▸ TASK INSTRUCTIONS: Among the entries below, how many lines contain the string "shoulder"? Reply with that number alone.

▸ DATASET RECORDS:
_ _ _
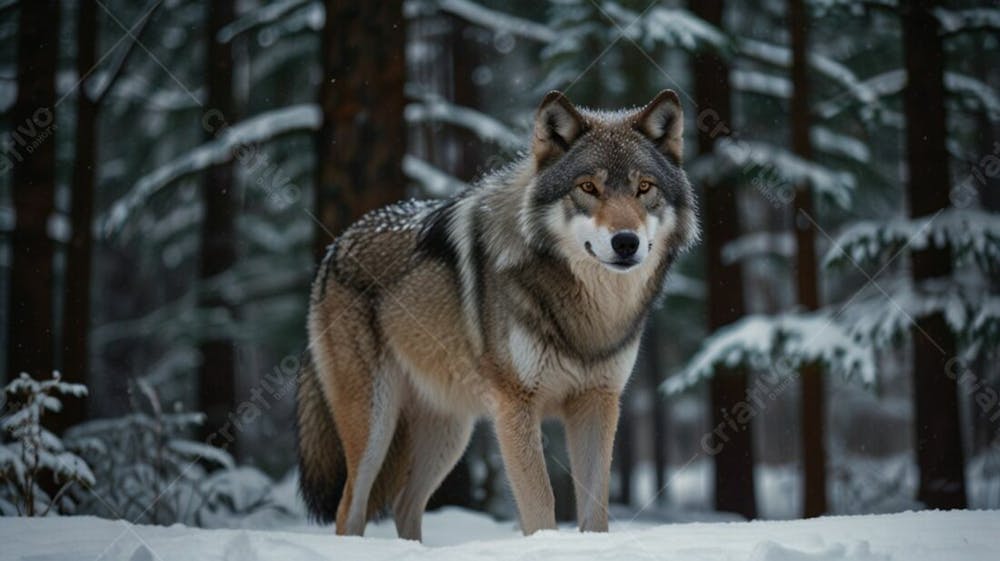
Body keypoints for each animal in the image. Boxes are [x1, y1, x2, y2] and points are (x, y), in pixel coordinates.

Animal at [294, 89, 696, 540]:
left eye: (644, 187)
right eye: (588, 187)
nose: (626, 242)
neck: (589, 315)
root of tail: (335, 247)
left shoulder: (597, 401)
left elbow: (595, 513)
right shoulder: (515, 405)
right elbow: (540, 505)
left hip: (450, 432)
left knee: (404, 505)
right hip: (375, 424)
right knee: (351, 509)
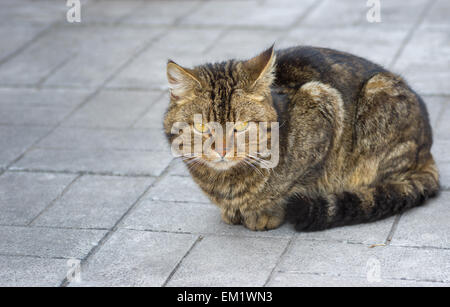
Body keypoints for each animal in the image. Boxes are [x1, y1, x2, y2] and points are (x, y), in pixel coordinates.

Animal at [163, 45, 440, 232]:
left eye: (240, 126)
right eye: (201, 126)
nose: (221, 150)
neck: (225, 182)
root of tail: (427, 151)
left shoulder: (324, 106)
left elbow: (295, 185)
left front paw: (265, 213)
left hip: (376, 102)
_ _ _
▸ ANSWER SECTION: 3